Many of these laws don’t just target just Christians, but instead an entire citizenry. Perhaps most famously, North Carolina’s HB2, which responded to a City of Charlotte mandate that bathrooms be opened to anyone of either gender, reiterated that business owners have the liberty to make their own bathroom policies. HB2 was declared by U.S. Attorney General Loretta Lynch to be akin to racist Jim Crow laws that existed prior to the Civil Rights Era.

The religiously diverse signers say the laws “empower the government to use the force of law to silence or punish Americans who seek to exercise their God-given liberty to peacefully live and work consistent with their convictions.”

“As Americans, we cherish the freedom to peacefully express and live by our religious, philosophical, and political beliefs,” say the signers, “not merely to hold them privately. We write on behalf of millions of Americans who are concerned about laws that undermine the public good and diminish this freedom for individuals and organizations alike.”
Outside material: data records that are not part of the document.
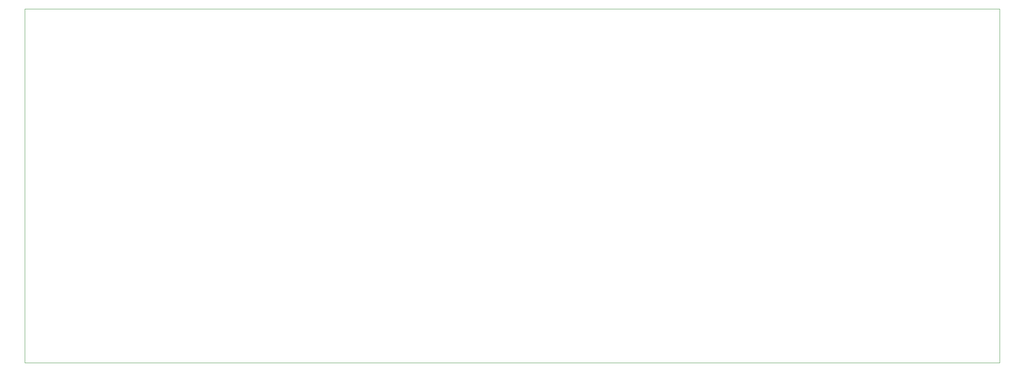
<source format=gbr>
%TF.GenerationSoftware,KiCad,Pcbnew,7.0.8*%
%TF.CreationDate,2023-10-13T02:07:57+02:00*%
%TF.ProjectId,keyboard_steamdeck,6b657962-6f61-4726-945f-737465616d64,V 1.0*%
%TF.SameCoordinates,Original*%
%TF.FileFunction,Profile,NP*%
%FSLAX46Y46*%
G04 Gerber Fmt 4.6, Leading zero omitted, Abs format (unit mm)*
G04 Created by KiCad (PCBNEW 7.0.8) date 2023-10-13 02:07:57*
%MOMM*%
%LPD*%
G01*
G04 APERTURE LIST*
%TA.AperFunction,Profile*%
%ADD10C,0.100000*%
%TD*%
G04 APERTURE END LIST*
D10*
X284734000Y-165608000D02*
X71374000Y-165608000D01*
X284734000Y-165608000D02*
X284734000Y-88138000D01*
X71374000Y-88138000D02*
X71374000Y-165608000D01*
X71374000Y-88138000D02*
X284734000Y-88138000D01*
M02*

</source>
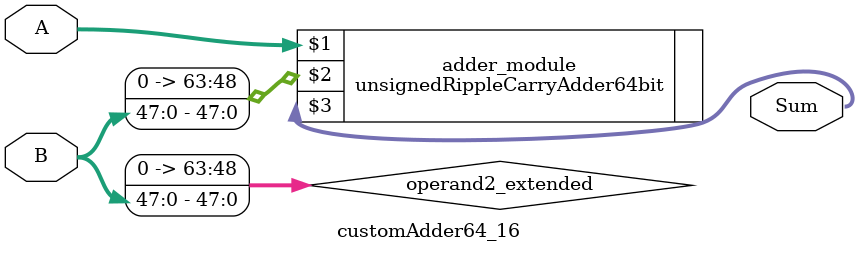
<source format=v>
module customAdder64_16(
                        input [63 : 0] A,
                        input [47 : 0] B,
                        
                        output [64 : 0] Sum
                );

        wire [63 : 0] operand2_extended;
        
        assign operand2_extended =  {16'b0, B};
        
        unsignedRippleCarryAdder64bit adder_module(
            A,
            operand2_extended,
            Sum
        );
        
        endmodule
        
</source>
The 79 signers included leaders from every Christian tradition. Among the signers are Russell Moore, head of the Southern Baptists’ Ethics and Religious Liberty Commission, and Albert Mohler and Paige Patterson, presidents of the SBC’s two largest seminaries. The list includes Catholics like Archbishop Charles Chaput, president of the Franciscan University Sean Sheridan, and scholar Robert P. George. Presbyterian theologian Peter Leithart and Orthodox scholar John Mark Reynolds also signed.

The statement was posted on the Colson Center website.